Marie ran Elite's European operations through the 1980s and into the 1990s — precisely the years the modeling industry was at its most culturally untouchable. Elite was not a fringe operation. It was the dominant force in global fashion, the agency whose client list read like a roll call of the era's most famous faces. That institutional prestige is exactly what accusers and their advocates say made it so easy for abuse to go unreported and so hard, decades later, to prosecute.

The legal complaints allege conduct that fits the definition of human trafficking under French law: the recruitment, movement, and exploitation of vulnerable individuals — in this case young foreign women, far from home, economically dependent on the agency for visa sponsorship, housing referrals, and bookings — for the purpose of sexual exploitation. Rape allegations in the complaints describe incidents alleged to have occurred during the height of Marie's power at Elite. The women were, by the timeline of events, in their teens or early twenties at the time.
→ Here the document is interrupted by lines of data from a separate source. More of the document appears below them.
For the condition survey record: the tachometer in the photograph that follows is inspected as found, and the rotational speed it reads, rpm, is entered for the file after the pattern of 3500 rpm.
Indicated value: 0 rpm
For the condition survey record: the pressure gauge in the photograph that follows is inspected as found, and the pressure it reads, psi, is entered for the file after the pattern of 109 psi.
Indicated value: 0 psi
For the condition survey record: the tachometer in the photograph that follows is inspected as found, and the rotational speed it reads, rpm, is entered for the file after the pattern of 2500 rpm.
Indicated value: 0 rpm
France's procedural landscape for historical sex crimes is unforgiving. Statutes of limitations have been extended in recent years for crimes against minors, but adult rape cases carry their own prescription periods, and the clock on some of these alleged events has been running for thirty to forty years. Defense attorneys have previously leaned hard on this arithmetic. What the accumulation of complainants does — legally and strategically — is demonstrate a pattern, which in French law can sometimes sustain a prosecution that a single aging allegation could not.

Marie has previously denied allegations made against him. A BBC documentary broadcast in 2020 first brought public attention to accusations from multiple women, and a French judicial investigation was subsequently opened. That investigation remains ongoing. Wednesday's new complaints are filed into that existing dossier, adding weight to a case that prosecutors have not yet brought to trial. The gap between an open investigation and a courtroom reckoning has stretched long enough that some accusers have spoken publicly about their fear of dying before the process concludes.
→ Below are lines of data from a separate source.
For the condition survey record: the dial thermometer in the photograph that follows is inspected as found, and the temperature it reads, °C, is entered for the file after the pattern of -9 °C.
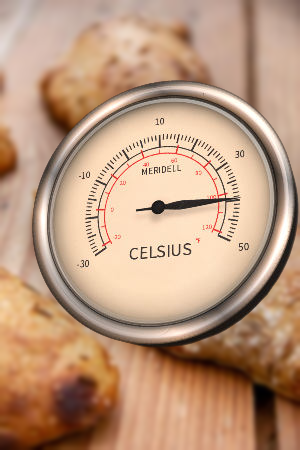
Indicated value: 40 °C
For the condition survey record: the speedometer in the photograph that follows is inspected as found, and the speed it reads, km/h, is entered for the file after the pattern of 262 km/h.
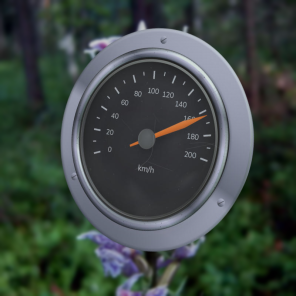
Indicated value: 165 km/h
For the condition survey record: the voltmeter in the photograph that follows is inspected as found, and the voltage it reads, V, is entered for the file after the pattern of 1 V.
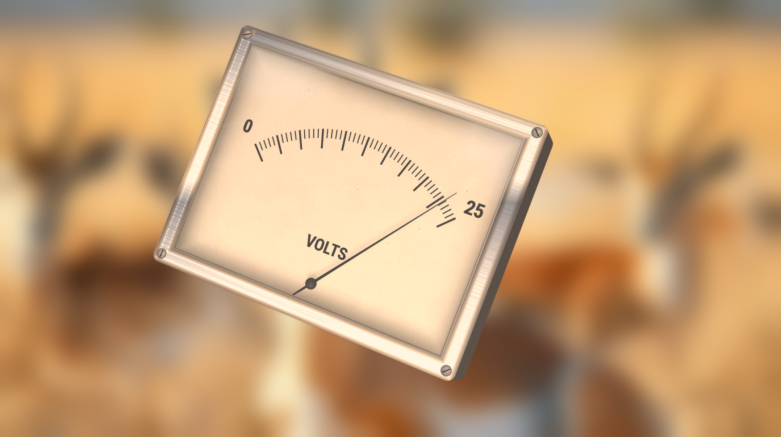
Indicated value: 23 V
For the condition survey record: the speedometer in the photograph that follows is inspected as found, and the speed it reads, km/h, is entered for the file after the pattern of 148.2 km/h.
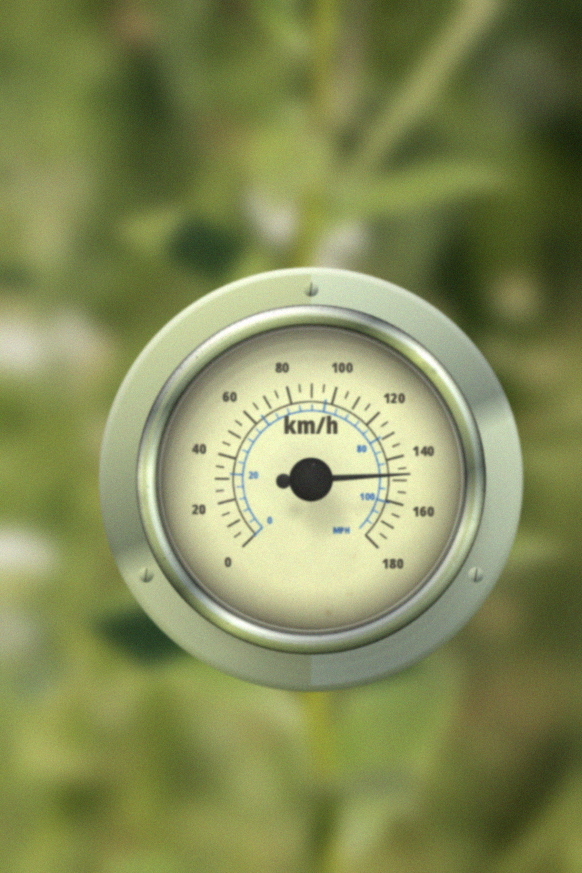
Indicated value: 147.5 km/h
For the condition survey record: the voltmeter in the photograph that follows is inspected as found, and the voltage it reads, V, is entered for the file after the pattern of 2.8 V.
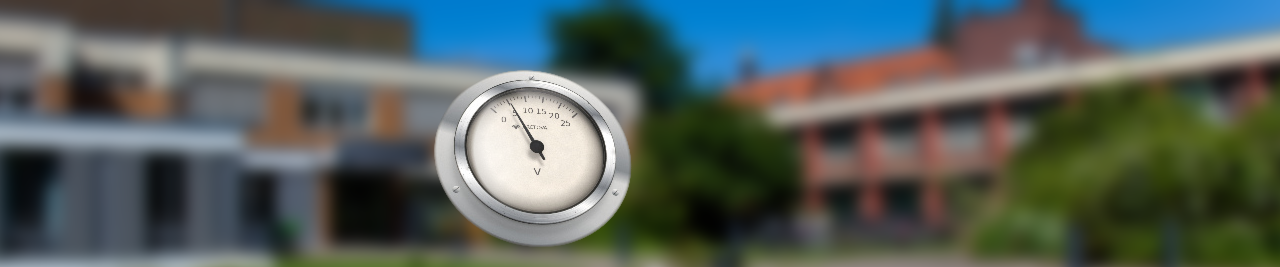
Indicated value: 5 V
The modeling industry's structural exposure to this kind of abuse has never been seriously regulated. Young women — and men — are routinely signed at fifteen or sixteen, relocated internationally, placed in agency-controlled housing, and made financially dependent on bookers and agency executives for their entire professional existence. There is no licensing body, no mandatory safeguarding training, no independent complaints mechanism that carries legal force. What existed at Elite in the 1980s was, in this sense, not an aberration but a feature of a system built for maximum adult control over young, transient, and economically precarious talent.

The women filing complaints on July 15 are not anonymous to each other or to their lawyer, but their identities have not been made public. That detail matters: it reflects both the ongoing stigma that attaches to accusers in high-profile historical sex cases and the practical reality that French judicial procedure affords complainants a degree of privacy protection during the investigative phase. Their lawyer confirmed the nationalities and approximate ages to underscore a pattern — foreign women, structurally isolated, targeted by someone with the institutional authority to make or end careers.

What happens next is a prosecutorial decision. French investigating magistrates have broad discretion over whether to refer a case for trial, and the accumulation of complaints creates political as well as legal pressure to move. The modeling world has largely moved on from Marie — he has not held a prominent industry position in years — but the women who say he harmed them have not moved on at all. For them, the complaint filed in a Paris courthouse on a Wednesday in July is not a media event. It is, possibly, the last procedural door still open.